Researchers recently followed 38 heart attack patients who had RA to compare their mortality rates to those patients who had suffered a heart attack but did not have RA. Most patients were female, with a mean age of 76 years.

Patients with RA were hospitalized for their first heart attack between 1976 and 2001. Researchers evaluated treatment of heart attacks and tracked patient outcomes (heart failure and death). Diagnosis of heart attack and heart failure were validated using established epidemiological criteria, and rates of heart failure and death following heart attacks in the general population were based on previously published rates during the same years.
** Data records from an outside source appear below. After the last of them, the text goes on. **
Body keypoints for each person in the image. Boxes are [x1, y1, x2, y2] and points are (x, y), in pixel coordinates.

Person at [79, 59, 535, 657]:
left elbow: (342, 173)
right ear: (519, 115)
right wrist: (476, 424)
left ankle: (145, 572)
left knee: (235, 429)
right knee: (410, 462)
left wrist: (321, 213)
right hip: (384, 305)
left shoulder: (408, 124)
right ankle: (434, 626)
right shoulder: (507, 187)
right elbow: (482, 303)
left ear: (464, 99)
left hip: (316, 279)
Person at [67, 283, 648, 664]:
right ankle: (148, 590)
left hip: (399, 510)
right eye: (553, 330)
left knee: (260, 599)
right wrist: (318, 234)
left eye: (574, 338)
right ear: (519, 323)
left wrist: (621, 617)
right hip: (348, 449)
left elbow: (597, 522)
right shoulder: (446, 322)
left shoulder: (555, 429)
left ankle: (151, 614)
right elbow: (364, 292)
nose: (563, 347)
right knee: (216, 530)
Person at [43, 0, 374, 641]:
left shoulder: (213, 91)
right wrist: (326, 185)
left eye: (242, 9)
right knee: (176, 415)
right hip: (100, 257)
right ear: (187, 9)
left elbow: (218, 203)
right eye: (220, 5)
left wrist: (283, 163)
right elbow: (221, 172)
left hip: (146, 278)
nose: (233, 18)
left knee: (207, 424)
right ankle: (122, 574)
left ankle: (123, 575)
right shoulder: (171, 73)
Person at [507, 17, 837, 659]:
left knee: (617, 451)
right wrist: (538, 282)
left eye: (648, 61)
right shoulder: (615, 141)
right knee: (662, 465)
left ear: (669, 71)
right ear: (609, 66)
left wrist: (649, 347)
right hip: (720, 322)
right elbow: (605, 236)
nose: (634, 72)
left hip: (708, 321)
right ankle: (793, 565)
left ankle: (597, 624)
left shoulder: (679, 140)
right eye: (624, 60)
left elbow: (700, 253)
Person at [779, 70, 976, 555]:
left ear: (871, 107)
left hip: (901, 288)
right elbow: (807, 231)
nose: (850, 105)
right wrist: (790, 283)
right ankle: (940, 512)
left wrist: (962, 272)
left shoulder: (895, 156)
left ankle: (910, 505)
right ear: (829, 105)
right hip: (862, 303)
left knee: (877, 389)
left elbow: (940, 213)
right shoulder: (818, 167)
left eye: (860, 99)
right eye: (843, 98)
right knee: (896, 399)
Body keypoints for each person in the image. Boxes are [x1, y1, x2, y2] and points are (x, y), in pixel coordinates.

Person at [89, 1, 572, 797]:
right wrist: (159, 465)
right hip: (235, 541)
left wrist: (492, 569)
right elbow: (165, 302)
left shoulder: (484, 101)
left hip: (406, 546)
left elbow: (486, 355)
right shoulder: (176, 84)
Of the 38 RA patients in the study, nine had experienced heart failure prior to the heart attack; of the remainder, a total of 18 RA patients developed heart failure following their heart attacks – making the risk of heart failure following a heart attack in patients with RA 45 percent higher than expected in the general population. The risk of death was noted to be 75 percent higher in heart attack patients with RA, and was particularly high among patients with rheumatoid arthritis who had a positive blood test for rheumatoid factor.

In all, researchers determined that patients with RA do suffer higher mortality and may be at higher risk of heart failure after a heart attack, but reasons for these outcomes are still unknown. The results of this study emphasize the need for better strategies for prevention, diagnosis and treatment of heart attacks in these patients.

"Heart disease can remain silent in those with rheumatoid arthritis, but the risk is there soon after the onset of the disease" said Hilal Maradit Kremers, MD; Mayo Clinic epidemiologist and lead author of the study. "Regular cardiac checkups are important—as is lowering traditional cardiac risk factors, such as taking care of blood pressure and cholesterol and quitting smoking."